Para o choque de ouvintes desacostumados a mudanças bruscas, Recanto tem ainda outra “surpresa”: a faixa “Miami Maculelê”, inspirada pelas batidas do funk carioca. “Eu, Kassin e Moreno concordamos que ela deveria ter um tratamento de funk carioca feito por quem faz [funk], de fato”, conta Caetano, que se empolga ao falar sobre o gênero. “Aquelas programações são fenomenais, são a arte de vanguarda mais impressionante do Brasil, fiquei impressionado com aquilo. O meu filho mais novo, que tem 14 anos, adora ouvir rádio que toca funk. Ele gosta de pagode e funk, porque ele joga futebol, tem gosto de jogador de futebol. Aí ele bota na rádio de funk e eu ouço aquelas gravações, fico deslumbrado!”

__QUESTÕES PROPOSTAS__:
[1] Responda com base no trecho sobre o álbum Recanto:
(a) Em que gênero se inspiram as batidas da faixa "Miami Maculelê"?
(b) Que idade tem o filho mais novo de Caetano?
(c) De quais gêneros musicais esse filho gosta?
[2] Liste todas as pessoas mencionadas pelo nome no trecho sobre o álbum Recanto.
[3] Reescreva em forma de lista o parágrafo do trecho sobre o álbum Recanto que começa com "Para o choque de ouvintes", mantendo os fatos principais.

__Registros contidos em um conjunto de dados__:
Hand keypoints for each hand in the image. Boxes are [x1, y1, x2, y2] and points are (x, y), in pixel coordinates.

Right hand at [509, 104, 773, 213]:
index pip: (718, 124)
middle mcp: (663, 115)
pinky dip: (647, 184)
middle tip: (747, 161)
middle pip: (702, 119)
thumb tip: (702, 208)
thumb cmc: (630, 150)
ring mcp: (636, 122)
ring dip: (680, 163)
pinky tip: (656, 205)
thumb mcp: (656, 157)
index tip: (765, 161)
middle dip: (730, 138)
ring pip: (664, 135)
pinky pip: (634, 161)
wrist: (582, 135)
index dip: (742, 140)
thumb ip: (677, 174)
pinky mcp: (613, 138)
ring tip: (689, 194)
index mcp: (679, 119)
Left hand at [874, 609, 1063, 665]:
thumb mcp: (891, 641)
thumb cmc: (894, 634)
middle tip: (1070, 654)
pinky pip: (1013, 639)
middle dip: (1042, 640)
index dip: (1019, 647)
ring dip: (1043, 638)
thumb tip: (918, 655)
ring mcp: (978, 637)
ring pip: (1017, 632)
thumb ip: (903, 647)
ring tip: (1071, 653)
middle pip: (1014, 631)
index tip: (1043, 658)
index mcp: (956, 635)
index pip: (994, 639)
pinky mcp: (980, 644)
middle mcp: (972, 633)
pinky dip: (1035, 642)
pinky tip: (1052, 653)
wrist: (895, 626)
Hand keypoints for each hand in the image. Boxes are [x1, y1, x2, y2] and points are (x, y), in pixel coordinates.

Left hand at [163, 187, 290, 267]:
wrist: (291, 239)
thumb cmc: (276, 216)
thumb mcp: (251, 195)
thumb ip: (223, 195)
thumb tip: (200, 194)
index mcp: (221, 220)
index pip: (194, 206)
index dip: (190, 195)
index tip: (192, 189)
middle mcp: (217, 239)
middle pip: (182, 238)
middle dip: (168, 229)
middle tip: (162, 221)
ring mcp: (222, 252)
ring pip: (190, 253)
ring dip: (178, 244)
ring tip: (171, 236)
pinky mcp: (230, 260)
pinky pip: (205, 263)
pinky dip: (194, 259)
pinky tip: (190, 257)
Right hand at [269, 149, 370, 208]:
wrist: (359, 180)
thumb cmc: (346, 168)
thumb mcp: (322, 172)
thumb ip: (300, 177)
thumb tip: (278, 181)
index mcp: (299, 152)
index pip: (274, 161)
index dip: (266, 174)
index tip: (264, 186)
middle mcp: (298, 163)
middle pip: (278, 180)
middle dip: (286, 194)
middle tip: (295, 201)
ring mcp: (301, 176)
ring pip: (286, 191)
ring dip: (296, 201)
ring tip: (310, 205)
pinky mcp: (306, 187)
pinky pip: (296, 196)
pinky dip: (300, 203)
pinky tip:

__RESULTADOS__:
[1]
(a) No funk carioca.
(b) 14 anos.
(c) De pagode e funk.

[2]
- Kassin
- Moreno
- Caetano

[3]
- Recanto traz a faixa "Miami Maculelê", inspirada nas batidas do funk carioca, como "surpresa" para ouvintes desacostumados a mudanças bruscas.
- Caetano, Kassin e Moreno concordaram que a faixa deveria ter um tratamento de funk carioca feito por quem de fato faz funk.
- Caetano considera as programações do funk fenomenais e a arte de vanguarda mais impressionante do Brasil.
- O filho mais novo de Caetano tem 14 anos, gosta de pagode e funk e ouve rádio de funk. Ao ouvir essas gravações, Caetano fica deslumbrado.